Since I didn’t meet Tom until I was well into my 30s, I wasn’t able to learn in advance that my ex-husband was exactly like him. An emotionally unavailable man. Not understanding men because I had no siblings and no father, no grandfather, just a bunch of male cousins who teased me, and were beaten senseless by their father, my Great Uncle Gerry, just like my mother beat me, caused me any number of problems in life. The message in my house was that men wanted one thing and if you gave them that one thing they’d be happy. I assumed I’d eventually be happy by making men happy. Instead I felt empty. Most of the time I felt no better than a whore in relationships. Men (and women) wanted me either as a friend or a fuck. Yet I could never confide in any of them for fear that if they knew my thoughts and feelings they wouldn’t like me.

Sundays Grandpa Wolski would drive us down Santa Monica in his big, wide, baby blue Chrysler to Temple Sinai where he’d scrub the floors, dust the doodads and beebawbs, and plant me in a classroom to learn about living as a Jew. I learned Hebrew, and talked with other children about G-d. Then on Wednesday nights I’d run through the St. Eugene’s School doors and into a classroom where Steven Dragos would be waiting to make me smile, giggle, and laugh as someone taught us about Jesus. The son of god made the divine human.

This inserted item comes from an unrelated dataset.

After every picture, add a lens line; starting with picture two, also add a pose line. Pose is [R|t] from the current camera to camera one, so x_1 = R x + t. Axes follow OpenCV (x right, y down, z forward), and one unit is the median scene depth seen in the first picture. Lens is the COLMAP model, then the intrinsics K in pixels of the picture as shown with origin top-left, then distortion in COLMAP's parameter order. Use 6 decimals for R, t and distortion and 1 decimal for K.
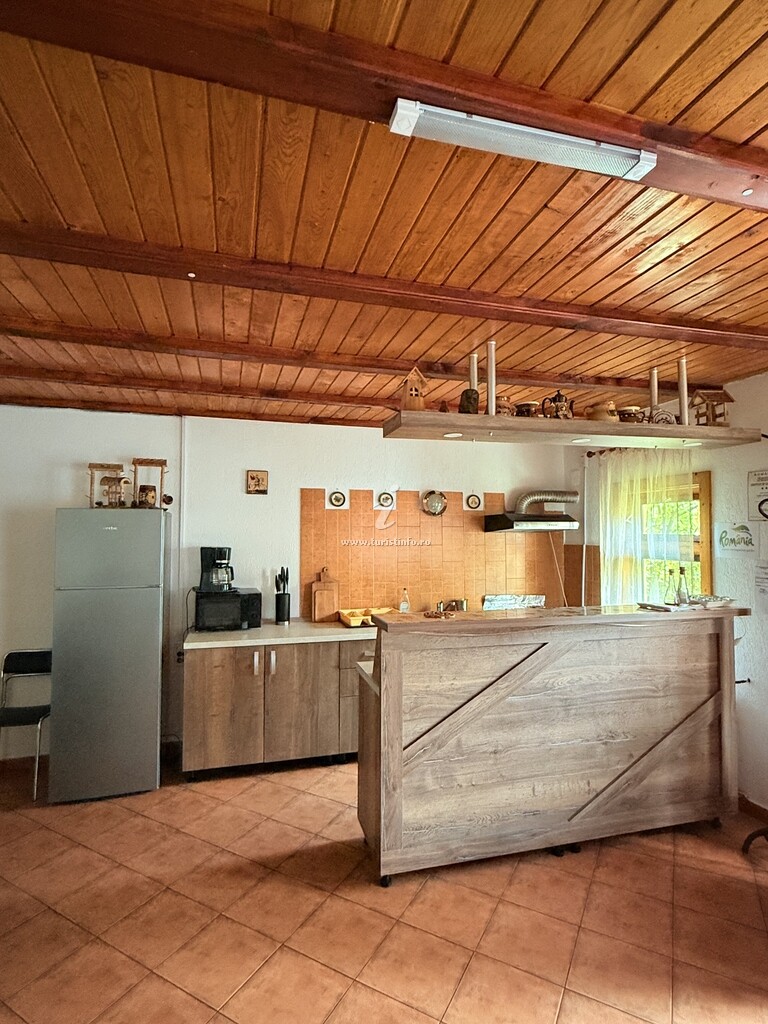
lens RADIAL K [[537.0, 0, 383.7], [0, 537.0, 513.4], [0, 0, 1]] dist [0.000339, -0.000109]
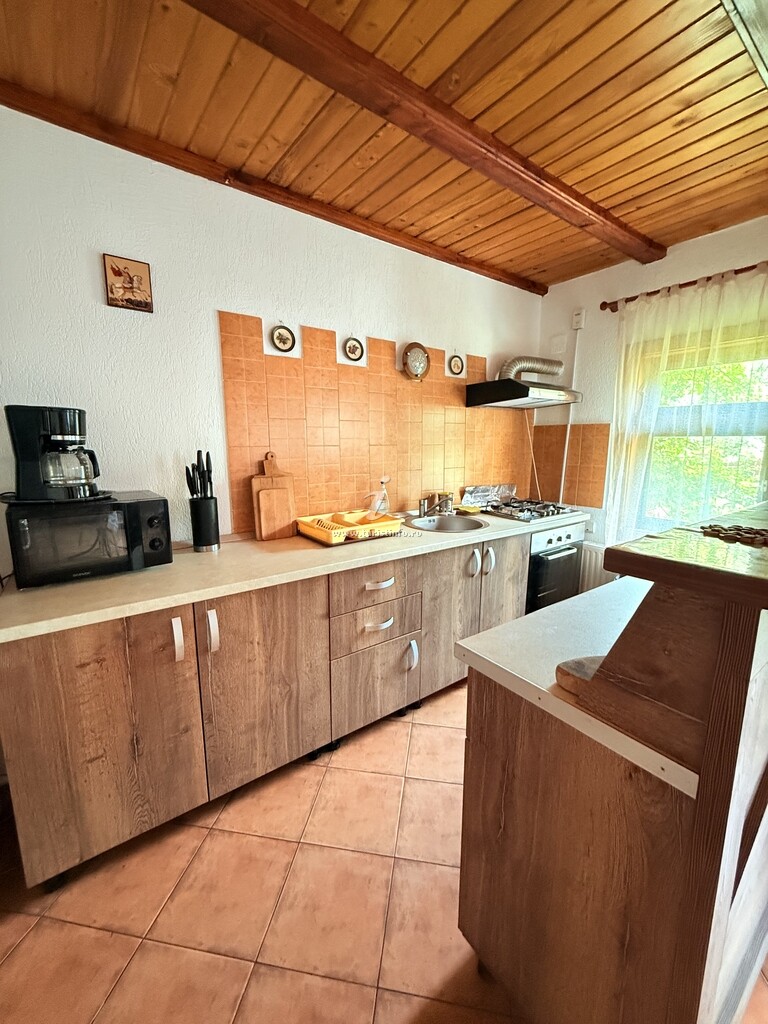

I learned that the prophet Isiah’s suffering somehow made him a better man. A better person. Five-year-old children were told that Isiah suffered because we Jews suffer in order to redeem the wicked of humanity. They’d bring in Holocaust survivors twice a year, like a circus act. They’d talk about their horrors and their truths. G-d abandoned us during the war, they’d tell us, as they unconsciously patted their paper-thin skin with it’s faded black numbers. The North Avenue dam kept the riffraff in Milwaukee proper where they belonged. In the North Shore, elitism and money, a sort of suburban classism, divided us. Nana Davis always spoke in terms of new money, as opposed to us, somehow, was the implication, We were not the Steinhafel’s, we weren’t old money. We fancied ourselves old money though. I didn’t understand it until I read Blanche McCrary Boyd. She said, as poor white trash in the South they defined themselves with their smarts, their education, and elevated themselves.

Helen married and in 1916, at the wee age of 18 gave birth to her first daughter.

Aunt Regina moved from the farm to the Wolski duplex on Humboldt Avenue after Margaret Mary was born, baptized at Holy Redeemer. She was the second girl born, baby number sixteen. Females weren’t as desirable as males in the agrarian lifestyle of the Great Lakes region.

My family was exactly like that. A century ago my maternal great grandmother was working in a sweatshop making clothes.

I’d done the worst thing possible. I’d fallen in love.